**WORK INSTRUCTIONS:**
The answer must be a single number: the count of lines below that contain the string "question".

[Stored data]
********

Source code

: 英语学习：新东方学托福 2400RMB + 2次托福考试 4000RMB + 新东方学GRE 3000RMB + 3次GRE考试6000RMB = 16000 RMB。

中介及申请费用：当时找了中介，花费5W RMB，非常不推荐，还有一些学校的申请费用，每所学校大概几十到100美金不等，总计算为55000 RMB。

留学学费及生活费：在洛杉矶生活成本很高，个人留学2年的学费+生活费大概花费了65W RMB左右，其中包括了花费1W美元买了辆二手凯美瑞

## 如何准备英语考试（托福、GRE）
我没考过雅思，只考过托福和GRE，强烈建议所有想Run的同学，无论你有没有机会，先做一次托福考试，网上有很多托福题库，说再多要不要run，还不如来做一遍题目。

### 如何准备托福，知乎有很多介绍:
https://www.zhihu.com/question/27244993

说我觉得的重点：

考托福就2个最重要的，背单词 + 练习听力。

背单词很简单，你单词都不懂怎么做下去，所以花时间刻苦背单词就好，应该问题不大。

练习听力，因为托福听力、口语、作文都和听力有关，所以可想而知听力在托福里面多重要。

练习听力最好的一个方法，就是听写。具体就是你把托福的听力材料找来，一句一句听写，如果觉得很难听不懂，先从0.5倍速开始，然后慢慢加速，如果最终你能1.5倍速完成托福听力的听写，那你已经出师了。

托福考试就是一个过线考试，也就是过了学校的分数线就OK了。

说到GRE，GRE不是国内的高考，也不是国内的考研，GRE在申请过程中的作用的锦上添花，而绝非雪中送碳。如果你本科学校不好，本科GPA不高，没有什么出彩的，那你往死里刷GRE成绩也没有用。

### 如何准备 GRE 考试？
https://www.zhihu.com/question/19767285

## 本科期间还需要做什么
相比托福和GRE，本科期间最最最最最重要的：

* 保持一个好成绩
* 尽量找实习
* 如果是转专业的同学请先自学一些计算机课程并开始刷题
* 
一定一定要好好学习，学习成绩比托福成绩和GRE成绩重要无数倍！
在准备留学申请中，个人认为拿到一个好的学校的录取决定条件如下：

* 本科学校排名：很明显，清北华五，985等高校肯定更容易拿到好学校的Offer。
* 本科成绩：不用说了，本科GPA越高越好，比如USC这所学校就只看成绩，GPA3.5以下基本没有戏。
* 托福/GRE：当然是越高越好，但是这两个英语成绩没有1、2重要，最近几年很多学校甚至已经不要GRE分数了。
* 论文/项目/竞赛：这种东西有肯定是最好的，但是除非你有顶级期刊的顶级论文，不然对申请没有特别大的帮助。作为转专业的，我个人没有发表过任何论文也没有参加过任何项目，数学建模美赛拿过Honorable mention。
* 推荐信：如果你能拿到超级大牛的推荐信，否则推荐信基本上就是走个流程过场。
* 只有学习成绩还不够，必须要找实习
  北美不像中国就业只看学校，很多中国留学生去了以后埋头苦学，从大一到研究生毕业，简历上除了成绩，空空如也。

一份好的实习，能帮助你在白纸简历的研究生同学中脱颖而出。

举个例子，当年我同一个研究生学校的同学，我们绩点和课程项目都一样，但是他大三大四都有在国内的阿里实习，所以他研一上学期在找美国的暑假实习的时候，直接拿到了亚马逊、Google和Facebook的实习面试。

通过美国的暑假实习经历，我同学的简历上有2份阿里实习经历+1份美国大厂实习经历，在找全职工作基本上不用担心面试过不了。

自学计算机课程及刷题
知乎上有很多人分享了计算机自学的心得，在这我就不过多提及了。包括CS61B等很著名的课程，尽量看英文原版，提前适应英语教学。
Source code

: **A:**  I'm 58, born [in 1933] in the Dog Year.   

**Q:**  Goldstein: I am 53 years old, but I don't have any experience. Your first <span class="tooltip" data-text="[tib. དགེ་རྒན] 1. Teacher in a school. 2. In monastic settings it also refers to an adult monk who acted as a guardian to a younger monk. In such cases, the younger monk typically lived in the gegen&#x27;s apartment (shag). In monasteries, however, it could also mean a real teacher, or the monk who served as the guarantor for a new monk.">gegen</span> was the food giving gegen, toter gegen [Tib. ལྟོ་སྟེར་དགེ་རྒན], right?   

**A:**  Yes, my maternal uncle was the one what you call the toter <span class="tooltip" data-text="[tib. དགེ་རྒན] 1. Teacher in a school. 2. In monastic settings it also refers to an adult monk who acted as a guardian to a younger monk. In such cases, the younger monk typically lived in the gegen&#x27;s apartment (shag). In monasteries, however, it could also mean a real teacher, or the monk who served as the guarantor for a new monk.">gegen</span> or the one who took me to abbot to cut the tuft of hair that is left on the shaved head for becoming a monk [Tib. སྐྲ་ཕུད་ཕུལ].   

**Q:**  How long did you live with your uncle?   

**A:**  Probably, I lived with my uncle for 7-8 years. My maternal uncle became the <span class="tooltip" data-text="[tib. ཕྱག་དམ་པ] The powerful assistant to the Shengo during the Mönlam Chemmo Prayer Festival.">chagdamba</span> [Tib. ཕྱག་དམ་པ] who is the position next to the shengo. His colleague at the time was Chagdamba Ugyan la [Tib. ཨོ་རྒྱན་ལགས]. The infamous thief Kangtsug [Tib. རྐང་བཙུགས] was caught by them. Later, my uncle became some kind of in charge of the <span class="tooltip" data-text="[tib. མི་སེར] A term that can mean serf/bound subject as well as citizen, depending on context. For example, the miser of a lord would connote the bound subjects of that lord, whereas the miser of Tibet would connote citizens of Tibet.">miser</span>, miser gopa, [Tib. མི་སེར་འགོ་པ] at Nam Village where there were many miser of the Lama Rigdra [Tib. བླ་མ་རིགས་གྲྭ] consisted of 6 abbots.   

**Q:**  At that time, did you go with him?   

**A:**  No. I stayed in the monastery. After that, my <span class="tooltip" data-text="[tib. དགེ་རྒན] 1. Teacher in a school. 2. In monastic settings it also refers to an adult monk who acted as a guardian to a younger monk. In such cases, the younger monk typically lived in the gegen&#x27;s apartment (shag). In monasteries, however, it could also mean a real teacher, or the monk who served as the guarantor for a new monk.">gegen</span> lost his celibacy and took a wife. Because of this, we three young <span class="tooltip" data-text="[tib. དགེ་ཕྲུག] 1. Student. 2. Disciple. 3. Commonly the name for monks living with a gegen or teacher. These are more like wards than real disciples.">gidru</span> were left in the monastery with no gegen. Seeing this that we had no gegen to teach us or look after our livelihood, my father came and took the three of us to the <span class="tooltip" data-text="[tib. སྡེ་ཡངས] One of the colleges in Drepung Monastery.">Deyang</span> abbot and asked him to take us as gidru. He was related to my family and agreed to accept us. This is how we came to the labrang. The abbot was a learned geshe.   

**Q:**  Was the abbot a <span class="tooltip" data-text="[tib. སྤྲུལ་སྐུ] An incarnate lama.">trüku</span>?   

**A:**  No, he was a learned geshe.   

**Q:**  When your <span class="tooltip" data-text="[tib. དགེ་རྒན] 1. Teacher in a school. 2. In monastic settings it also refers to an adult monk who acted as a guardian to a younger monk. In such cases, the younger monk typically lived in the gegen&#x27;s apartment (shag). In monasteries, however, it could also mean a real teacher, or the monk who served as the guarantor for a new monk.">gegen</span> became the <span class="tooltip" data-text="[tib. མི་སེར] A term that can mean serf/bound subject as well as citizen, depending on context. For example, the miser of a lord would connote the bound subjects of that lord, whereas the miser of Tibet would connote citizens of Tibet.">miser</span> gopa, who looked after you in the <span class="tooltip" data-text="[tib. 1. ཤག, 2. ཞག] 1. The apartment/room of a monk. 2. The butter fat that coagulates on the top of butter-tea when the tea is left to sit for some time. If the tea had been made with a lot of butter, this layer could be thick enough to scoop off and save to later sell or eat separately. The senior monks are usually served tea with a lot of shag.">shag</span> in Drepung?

********

**RESPONSE:**
2